Joshua Gans discusses a pricing model for long-form journalism that appears to be i-tunes-ish.

Put simply, $0.99 makes sense in the world of $0.99 but it is less clear it will carry the weight in the would of free.

I have been thinking about this problem ever since Varian and Shapiro’s Information Rules (and indeed before that, because Hal Varian had stimulated my interest in it).

My first thought was the micropayments were the answer. However, Clay Shirky made a convincing case that “mental transaction costs” with paying a few cents per article were too high.

My second thought was bundling. Over ten years ago, I wrote,

the “silo” model tries to maintain an anachronistic wall between the content in one silo and content in other silos. In the world of physical magazines, it certainly makes sense that a subscription to “Business Week” does not entitle you to read “Forbes.” Clearly, they are two separate physical collections of paper.

On the Internet, however, this distinction is not a physical necessity. Most consumers in fact pick and choose articles from a variety of online magazines.

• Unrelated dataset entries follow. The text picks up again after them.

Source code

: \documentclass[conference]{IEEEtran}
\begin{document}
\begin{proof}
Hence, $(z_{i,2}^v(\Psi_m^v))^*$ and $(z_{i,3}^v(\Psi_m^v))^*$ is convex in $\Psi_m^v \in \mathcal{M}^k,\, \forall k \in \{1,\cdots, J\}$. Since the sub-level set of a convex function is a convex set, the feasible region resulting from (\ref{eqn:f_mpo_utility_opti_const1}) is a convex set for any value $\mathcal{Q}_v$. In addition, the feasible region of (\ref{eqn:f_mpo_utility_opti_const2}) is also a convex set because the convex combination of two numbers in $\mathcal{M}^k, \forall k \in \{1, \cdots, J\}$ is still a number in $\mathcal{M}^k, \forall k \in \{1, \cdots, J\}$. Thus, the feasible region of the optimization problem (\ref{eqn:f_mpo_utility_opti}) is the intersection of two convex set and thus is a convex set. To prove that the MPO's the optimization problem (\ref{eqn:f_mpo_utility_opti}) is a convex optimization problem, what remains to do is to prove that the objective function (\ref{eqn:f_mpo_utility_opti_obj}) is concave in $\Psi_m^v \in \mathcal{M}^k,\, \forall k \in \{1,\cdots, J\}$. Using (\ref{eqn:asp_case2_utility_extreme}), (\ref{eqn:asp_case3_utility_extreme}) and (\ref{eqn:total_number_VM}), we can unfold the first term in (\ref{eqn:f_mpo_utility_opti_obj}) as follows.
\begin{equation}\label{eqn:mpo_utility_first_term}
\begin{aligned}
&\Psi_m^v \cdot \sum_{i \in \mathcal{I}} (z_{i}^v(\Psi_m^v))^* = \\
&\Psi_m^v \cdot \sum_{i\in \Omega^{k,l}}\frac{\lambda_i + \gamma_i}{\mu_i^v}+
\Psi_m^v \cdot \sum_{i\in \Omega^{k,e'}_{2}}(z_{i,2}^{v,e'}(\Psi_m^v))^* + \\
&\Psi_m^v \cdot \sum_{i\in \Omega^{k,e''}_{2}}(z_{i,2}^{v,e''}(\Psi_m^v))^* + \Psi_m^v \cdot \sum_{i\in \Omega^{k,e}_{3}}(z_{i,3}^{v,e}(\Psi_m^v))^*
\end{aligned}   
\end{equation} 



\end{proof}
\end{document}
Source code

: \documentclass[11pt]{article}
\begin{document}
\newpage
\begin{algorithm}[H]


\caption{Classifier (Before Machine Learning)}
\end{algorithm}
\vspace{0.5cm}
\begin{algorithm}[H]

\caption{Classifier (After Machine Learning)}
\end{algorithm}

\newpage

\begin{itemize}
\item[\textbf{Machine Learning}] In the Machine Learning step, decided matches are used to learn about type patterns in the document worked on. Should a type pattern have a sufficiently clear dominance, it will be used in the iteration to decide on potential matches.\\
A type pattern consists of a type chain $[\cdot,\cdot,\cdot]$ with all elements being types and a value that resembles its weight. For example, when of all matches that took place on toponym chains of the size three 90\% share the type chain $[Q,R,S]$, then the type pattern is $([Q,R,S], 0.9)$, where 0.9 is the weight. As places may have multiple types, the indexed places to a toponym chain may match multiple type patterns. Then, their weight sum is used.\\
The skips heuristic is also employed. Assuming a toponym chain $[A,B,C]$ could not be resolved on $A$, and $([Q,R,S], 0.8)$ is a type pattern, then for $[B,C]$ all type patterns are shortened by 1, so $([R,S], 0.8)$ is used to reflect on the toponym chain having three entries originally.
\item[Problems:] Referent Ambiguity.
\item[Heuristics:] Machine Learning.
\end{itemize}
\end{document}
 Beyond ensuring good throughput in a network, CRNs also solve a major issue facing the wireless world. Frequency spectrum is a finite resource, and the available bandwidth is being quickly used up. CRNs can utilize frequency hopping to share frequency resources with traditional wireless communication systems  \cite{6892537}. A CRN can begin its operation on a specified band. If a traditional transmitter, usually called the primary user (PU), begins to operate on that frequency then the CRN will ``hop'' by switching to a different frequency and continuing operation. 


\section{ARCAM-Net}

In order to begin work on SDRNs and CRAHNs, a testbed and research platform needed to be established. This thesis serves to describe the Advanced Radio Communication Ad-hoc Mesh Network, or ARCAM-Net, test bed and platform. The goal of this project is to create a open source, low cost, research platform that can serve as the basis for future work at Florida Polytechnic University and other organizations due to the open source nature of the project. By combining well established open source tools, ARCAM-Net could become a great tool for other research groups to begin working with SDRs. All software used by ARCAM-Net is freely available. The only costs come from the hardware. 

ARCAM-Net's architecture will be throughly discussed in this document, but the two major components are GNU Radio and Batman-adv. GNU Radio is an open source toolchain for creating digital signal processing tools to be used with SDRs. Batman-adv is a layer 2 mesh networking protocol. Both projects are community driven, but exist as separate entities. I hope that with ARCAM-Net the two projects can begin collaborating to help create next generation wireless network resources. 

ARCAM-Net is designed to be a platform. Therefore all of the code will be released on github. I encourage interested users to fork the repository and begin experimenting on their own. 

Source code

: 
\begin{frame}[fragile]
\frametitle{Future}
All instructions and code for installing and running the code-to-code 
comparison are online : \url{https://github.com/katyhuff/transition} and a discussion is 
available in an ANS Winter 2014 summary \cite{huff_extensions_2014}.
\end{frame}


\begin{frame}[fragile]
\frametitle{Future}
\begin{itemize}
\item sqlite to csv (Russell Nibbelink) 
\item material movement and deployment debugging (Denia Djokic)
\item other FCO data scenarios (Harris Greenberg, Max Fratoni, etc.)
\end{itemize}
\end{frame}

In contrast to the physical world, consumers can engage in extensive content aggregation without imposing meaningful costs at the margin.

I proposed instead that as a consumer you would pay an annual fee to belong to a “club” that allows you to access many journalistic efforts at once. Today, I could see Amazon adopting that model.

A few years later, I decided that patronage was a more likely model. I wrote,

In the future, it may very well turn out that both independent journalists and newspapers will require philanthropic support in order to operate. At that point, newspapers, with their high overhead, will be less likely to survive than independent journalists. However, I am sure that the New York Times and a few other newspapers will have sufficent nostalgia value in the eyes of some future wealthy mogul to ensure ongoing funding.

Note that the venture Gans is discussing was launched with what I call the micropatronage model.